[GOAL OF THE EXERCISE]
What you return should be exactly the lines from the one containing "-154,7 +154,7 @@" down to the final line of the listing, with nothing else.

[RECORDS PROVIDED]
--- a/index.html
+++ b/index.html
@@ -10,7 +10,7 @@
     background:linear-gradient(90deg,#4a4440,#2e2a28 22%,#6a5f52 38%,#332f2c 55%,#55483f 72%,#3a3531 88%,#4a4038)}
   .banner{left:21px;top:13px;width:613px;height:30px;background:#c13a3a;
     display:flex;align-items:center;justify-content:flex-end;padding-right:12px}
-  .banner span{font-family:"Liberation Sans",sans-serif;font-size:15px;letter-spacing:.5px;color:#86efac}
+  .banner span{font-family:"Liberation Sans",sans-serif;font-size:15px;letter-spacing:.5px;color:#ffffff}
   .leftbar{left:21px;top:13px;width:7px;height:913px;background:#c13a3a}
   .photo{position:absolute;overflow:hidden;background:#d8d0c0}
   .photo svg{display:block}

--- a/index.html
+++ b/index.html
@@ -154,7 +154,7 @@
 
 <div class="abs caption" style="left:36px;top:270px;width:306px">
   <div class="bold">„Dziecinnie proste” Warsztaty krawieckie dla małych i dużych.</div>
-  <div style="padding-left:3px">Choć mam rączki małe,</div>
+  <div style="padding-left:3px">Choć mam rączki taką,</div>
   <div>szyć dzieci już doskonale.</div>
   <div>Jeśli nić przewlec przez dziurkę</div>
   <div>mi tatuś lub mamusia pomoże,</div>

[SOLUTION FOR THIS TASK]
@@ -154,7 +154,7 @@
 
 <div class="abs caption" style="left:36px;top:270px;width:306px">
   <div class="bold">„Dziecinnie proste” Warsztaty krawieckie dla małych i dużych.</div>
-  <div style="padding-left:3px">Choć mam rączki małe,</div>
+  <div style="padding-left:3px">Choć mam rączki taką,</div>
   <div>szyć dzieci już doskonale.</div>
   <div>Jeśli nić przewlec przez dziurkę</div>
   <div>mi tatuś lub mamusia pomoże,</div>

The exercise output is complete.